If the Enbridge line was to be built, it is imminent there would be a repeat of the Exxon Valdez or the horrendous BP disaster.

The impact on marine life, fishing and coastal communities off of B.C.’s west coast are powerful arguments that the Enbridge line should not proceed.

Witness also the recent Enbridge pipeline spill of an estimated four million litres of oil into a major water body in Michigan. Apparently, Calgary-based Enbridge was unable to detect this significant oil spill for several hours. This was on land where monitoring should be easy.

Who will be policing the trafficking of oil tankers off B.C.’s coast and international waters?

It is time to seriously examine the geopolitics of world oil markets and look for political solutions that would ensure oil is routed over land, avoiding water bodies wherever possible.

With Eastern Canada relying on imports from the Middle East, Venezuela and elsewhere, why haven’t Alberta, Ottawa and eastern provinces sought out rational market solutions for Alberta crude? Are we so ignorant in this province and in this nation that we are prepared to jeopardize coastal waters off of B.C. because of our inability to seek rational agreements to our domestic oil requirements because of Alberta’s intransigence and Ottawa’s short sightedness? …
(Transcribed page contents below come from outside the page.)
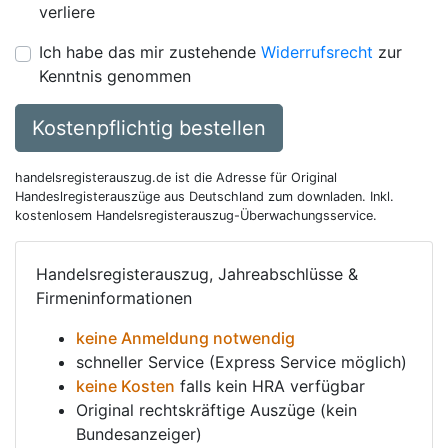
verliere
Ich habe das mir zustehende
Widerrufsrecht
zur
Kenntnis genommen
Kostenpflichtig bestellen
handelsregisterauszug.de ist die Adresse für Original
Handeslregisterauszüge aus Deutschland zum downladen. Inkl.
kostenlosem Handelsregisterauszug-Überwachungsservice.
Handelsregisterauszug, Jahreabschlüsse &
Firmeninformationen
keine Anmeldung notwendig
schneller Service (Express Service möglich)
keine Kosten
falls kein HRA verfügbar
Original rechtskräftige Auszüge (kein
Bundesanzeiger)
Build the pipeline east for Canada’s own markets, at a much slower pace as required, over land where oil spills can be monitored, having first determined that Canadians are capturing all other forms of renewable wind, solar and geothermal energy first.…

The Enbridge export pipeline proposal is being visualized by economists and some politicians that appear to live in a bubble of ignorance or indifference to the fact that the global rise in CO2 levels needs to be reversed and of the ecological impact that further oil spills can have on our fragile oceans and the marine life that provides protein for millions worldwide and provides sustainable jobs.

It is time to broaden premier Lougheed’s vision for diversification for Alberta’s economy with truly green options available to us. That is exactly what some city councils are calling for…

Norm Dyck,

Grande Prairie, Alta.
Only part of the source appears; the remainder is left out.